Schauen wir "racaille“ etwas näher an, um besser zu verstehen, woher es zu seiner Wortgewalt gekommen ist.

Über seine Herkunft gibt es zwei Theorien. Die eine leitet es von einer altfranzösischen Vokabel "rasquer“ (Latein: "rasicare“), zu Deutsch "kratzen“ ab – genauer gesagt, vom Altfranzösischen, "rasche“, zu Deutsch "Krätze“. Zwar hat "racaille“ im heutigen Französischen diese ursprüngliche Bedeutung nicht mehr, aber wenn es sie einst hatte, kann man gut verstehen, wieso es noch immer so verletztend wirkt.

Nach der zweiten Theorie hat "racaille“ einen deutschen Urahn aus fränkischer Zeit: "Racker“, das im heutigen Deutschen "Schlingel“ oder "Bengel“ bezeichnet, was freilich viel harmloser klingt als "racaille“. Allerdings: Im 15. Jahrhundert wurde dieses Wort im Sinn von "Abdecker“, "Schinder“, "Henker“ verwendet. Nach "Kluge“ käme es urprünglich von einer vergessenen Vokabel "Racke“ ("Kot“) oder von "racken“ ("fegen“). Demnach wäre der "Racker“ derjenige gewesen, der den Kot fortschaffte. Auch diese Herkunftsgeschichte würde die heutige Potenz von "racaille“ bestätigen.

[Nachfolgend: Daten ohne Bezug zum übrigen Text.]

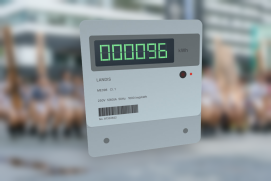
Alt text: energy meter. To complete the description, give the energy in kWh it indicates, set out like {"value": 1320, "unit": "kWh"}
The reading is {"value": 96, "unit": "kWh"}
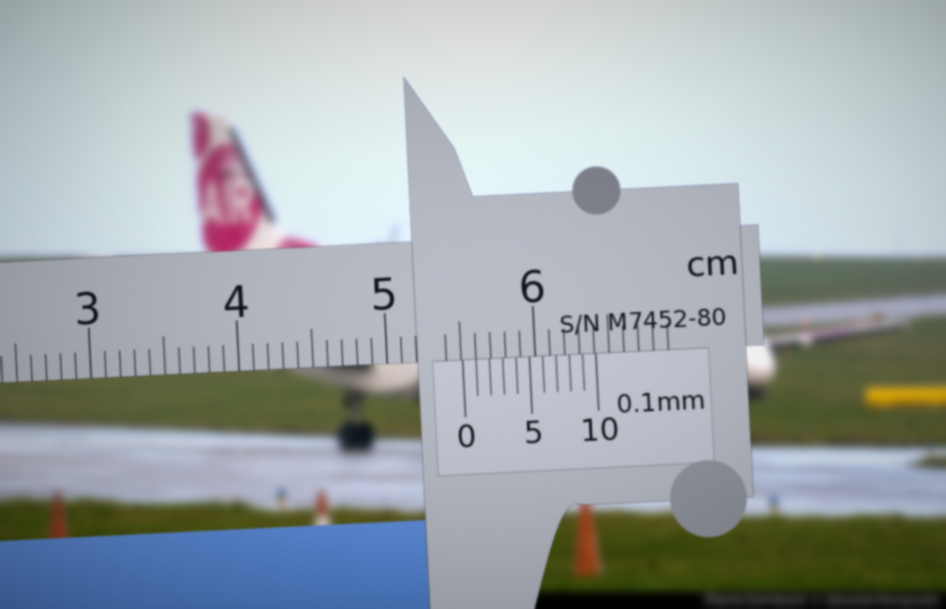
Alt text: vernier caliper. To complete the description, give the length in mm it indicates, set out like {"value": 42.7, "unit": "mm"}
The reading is {"value": 55.1, "unit": "mm"}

Komisch aber, dass "racaille“ so eine scharfe Waffe im Spracharsenal geblieben ist, während das einst so mächtige "Racker“ im Deutschen beinahe zu einer Freundlichkeit heruntergestuft worden ist. Tja, Wörter sind wohl wie die Menschen. Man weiß nie im Voraus, wie zahnlos sie werden können.

Übrigens: Jahre lang rief in mir "Gesocks“ das Bild von übel stinkenden Strümpfen hevor. Weit gefehlt aber. Das "Gesocks“ bedeutet wörtlich die "Herumstreunenden“. Es sind diejenigen, die sich "auf die Socken“ machen, die – wie man es früher sagte – durch die Gegend "sockten“.